Sharat Raju

Sharat Raju is a versatile award-winning filmmaker whose work spans television, independent film, documentary and new media.

As a television director, Sharat is both prolific and sought after by producers and studios, often called upon to direct marquee episodes of a popular series. In the second season of the Amazon series Bosch: Legacy, Sharat directed a two-part season premiere that the studio chose to release in a hundred theaters across the country for a unique single-day theatrical launch in October 2023. For the ABC Studios phenomenon Scandal, Sharat directed the show’s landmark 100th special episode. He helmed the penultimate episode of CBS’ long-running Criminal Minds before being tapped to direct Danai Gurira in her final episode as the beloved “Michonne” character in AMC's The Walking Dead. Sharat’s episode of 9-1-1: Lone Star in the show’s first season became Fox’s choice to promote heavily during Super Bowl LIV in February 2020 as they introduced the new spinoff to viewers.

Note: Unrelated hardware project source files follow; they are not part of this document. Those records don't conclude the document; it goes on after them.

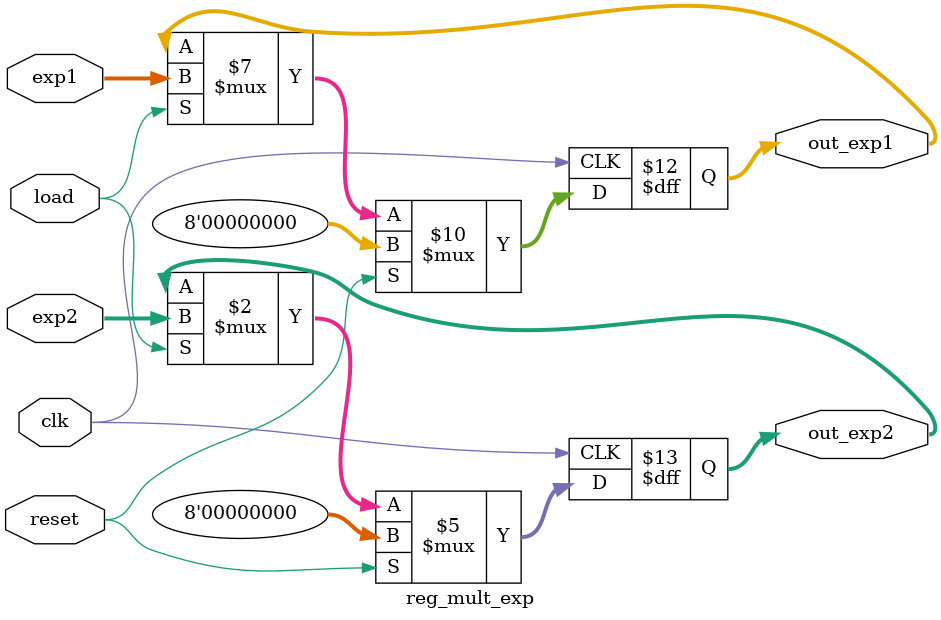
<source format=v>
`timescale 1ns / 1ps

module reg_mult_exp(
    input reset,
    input load,
    input clk,
    input [7:0] exp1, exp2,
    output reg [7:0] out_exp1, out_exp2
    );
        
    always @(posedge clk) 
        if(reset) begin
            out_exp1 <= 0;
            out_exp2 <= 0;
        end
        else if(load) begin
            out_exp1 <= exp1;
            out_exp2 <= exp2;
        end
endmodule

</source>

In the final season of its legendary run, The Walking Dead invited Sharat to direct three episodes including the penultimate one, setting up the finale for the groundbreaking series. He directed the Season 7 finale of Fear The Walking Dead – the show’s final episode shot in Austin, Texas and the highly anticipated return of Kim Dickens as the beloved "Madison Clark" to the series. He has directed more than forty episodes of major cable, network and streaming series including The Good Doctor (ABC), Law & Order: Special Victims Unit (NBC), Good Girls (NBC), Designated Survivor (ABC/Netflix), among many others.

Before beginning his studio directing career, Sharat became an accomplished and award-winning writer-director in both narrative and documentary films. His first film American Made (2003) was one of the most successful graduate thesis films to come out of the American Film Institute Conservatory's legendary directing program. After earning seventeen awards, American Made was acquired for national broadcast on PBS’ Emmy Award-winning “Independent Lens” series where it aired for four years.

As a documentary filmmaker, Sharat’s Divided We Fall: Americans in the Aftermath, the first documentary feature to chronicle the rise in hate crimes in the aftermath of Sept. 11, 2001, toured North America from 2006-2010 at colleges, universities, community groups and film festivals as a hopeful and uplifting exploration of America’s racial and religious diversity. His documentary experience led him to co-create and lead the Yale Visual Law Project – an initiative at Yale Law School that brings together documentary filmmaking and legal scholarship. As a Visiting Fellow at Yale Law School’s Information Society Project, Sharat trained law student filmmakers how to communicate a story through the visual medium as he produced three documentaries with them in two years.

In new media, Sharat wrote, directed, co-produced and edited Worker Drone, an episode for the PBS-funded pioneering FutureStates anthology web series. The science fiction short film required Sharat to coordinate production and visual effects work between six cities in three countries and premiered in the second season of the series.

With no connection to the film industry other than a love of motion pictures, Sharat’s journey as a filmmaker began in the outskirts of Chicago. The first American-born child to Indian parents, Sharat was raised in a family of poets and artists who valued the rich storytelling tradition of his ancestors’ homeland. He studied writing at the University of Michigan where he fell in love with filmmaking, a path that would lead to AFI where he graduated with the Conservatory’s top honors and an MFA in directing.

Sharat has often been praised for his work with performers – a skill he began to develop in his first industry job as an assistant to legendary casting director Mali Finn. With Mali's guidance, he assisted countless auditions and observed top directors employ their craft up close on a dozen films, including The Matrix Reloaded, The Matrix Revolutions and 8 Mile.

Sharat lives in Los Angeles with his family where he curates the Quarantine Film Society and develops feature film, television and documentary projects in between episodic television directing assignments. He once found a three-chambered peanut and tells people about it from time to time.